Starting on November 27, 2007, a demo of the game was available in Japan via the newly launched Everybody's Nintendo Channel. This allowed players to download a demo of the game from their Nintendo Wii and send it to their DS via Download Play. In October, various Shogaku educational magazines provided tie-ins with the game. These magazines provided "secret codes" which could be used to unlock various in-game items, like a chocolate doughnut. Additionally, Toys "R" Us stores in Japan provided downloadable software for the game via DS Download Station kiosks. Bandai continued to promote the game through item distribution at DS Download Station kiosks from November 2007 to April 2008.

On January 7, 2008, Bandai Namco Games America Inc. announced that Corner Shop 3 would be getting a summer 2008 release in North America. On May 30th, the company announced that Corner Shop 3 had "gone gold". Corner Shop 3 released on June 17, 2008 in North America.

On May 12, 2008, Atari announced a European release of Corner Shop 3 for October that year. Despite being scheduled for October 2008, it ultimately released on November 14 the same year. ChartTrack director Dorian Bloch stated that the week of November 14th could be "one of the biggest launch weeks ever", with European releases of major titles like Gears of War 2, Call of Duty: World at War, World of Warcraft: Wrath of the Lich King, LittleBigPlanet, Mirror's Edge, and Football Manager all releasing the same week.

On June 12, 2008, Atari announced that Corner Shop 3 would be getting a release in Australia and New Zealand in October of that year.

==Reception==

Tamagotchi Connection: Corner Shop 3 holds an aggregate score of 57/100 from review aggregator platform Metacritic, indicating mixed reviews. Like previous games in the series, praise was mostly directed toward the games presentation, and criticism was directed toward the repetitive nature of the minigames. Praise was also directed toward the game's writing.

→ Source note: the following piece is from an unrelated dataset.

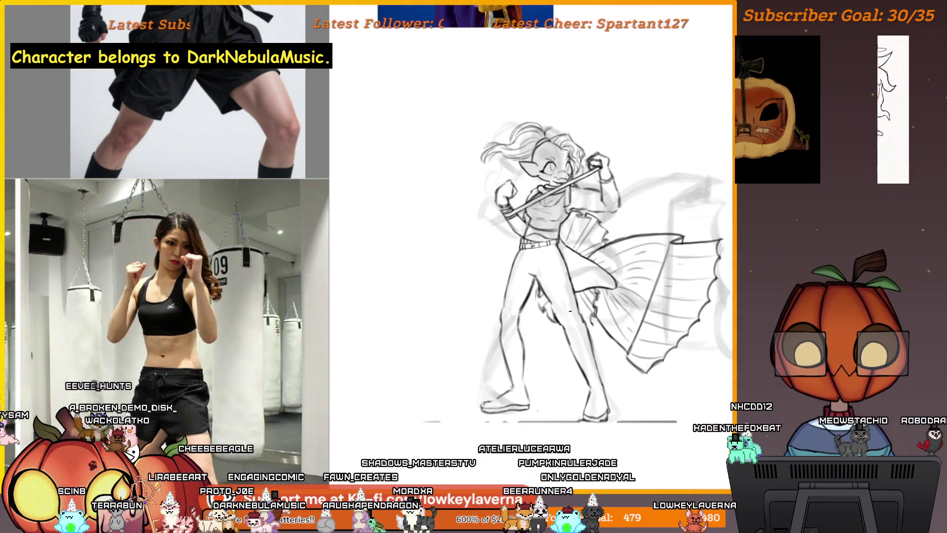
pyautogui.scroll(-2, 530, 329)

AJ Glasser of GamesRadar+ called Corner Shop 3 "the same super-cute addictive game we know and love- with more of what we want". Writing for GameZone, Michael Stadler called the game charming and praised the sound design and presentation, while noting that the game's visuals were not on-par with some contemporary DS games. Critics reiterated series complaints that the game will not hold the interest many people for long, especially for adults. Writing for IGN, Jack DeVries wrote that to this point, each title in the Corner Shop series had only added unsubstantial changes, and that the third game was essentially the same as the first two with a different set of minigames. DeVries also noted that the virtual pet aspect of the game was lacking, noting that despite being able to dress Kuchipatchi "like one of the droogs from A Clockwork Orange", this aspect had no impact on gameplay. DeVries also commented that the game suffers from a lack of consistently high quality minigames, with some being more engaging than others. He also stated that the upgrades of the various shops ranged from enjoyable to uninteresting.

Tamagotchi Connection: Corner Shop 3 debuted on the Japanese sales charts at number four, selling 54,000 units in its first week. The game managed to sell 204,744 units in the country by the end of 2007, ranking as the 81st best selling game in Japan for the year. In 2008 the game sold an additional 45,086 copies in Japan, reaching a total of 249,830 units sold. Gamasutra stated that Corner Shop 3 failed to repeat the sales success of the first game in the series.

Aggregate scores
| Aggregator | Score |
|---|---|
| GameRankings | 61% |
| Metacritic | 57/100 |

Review scores
| Publication | Score |
|---|---|
| GameZone | 5/10 |
| IGN | 5.7/10 |

== Sequels ==
The game received five Japan-only sequels, with two on the DS and three on the 3DS. Seventeen years after the release of Corner Shop 3, Tamagotchi Plaza released worldwide for the Nintendo Switch and Switch 2 in June 2025, making it the first game in the series to be released outside of Japan since Corner Shop 3.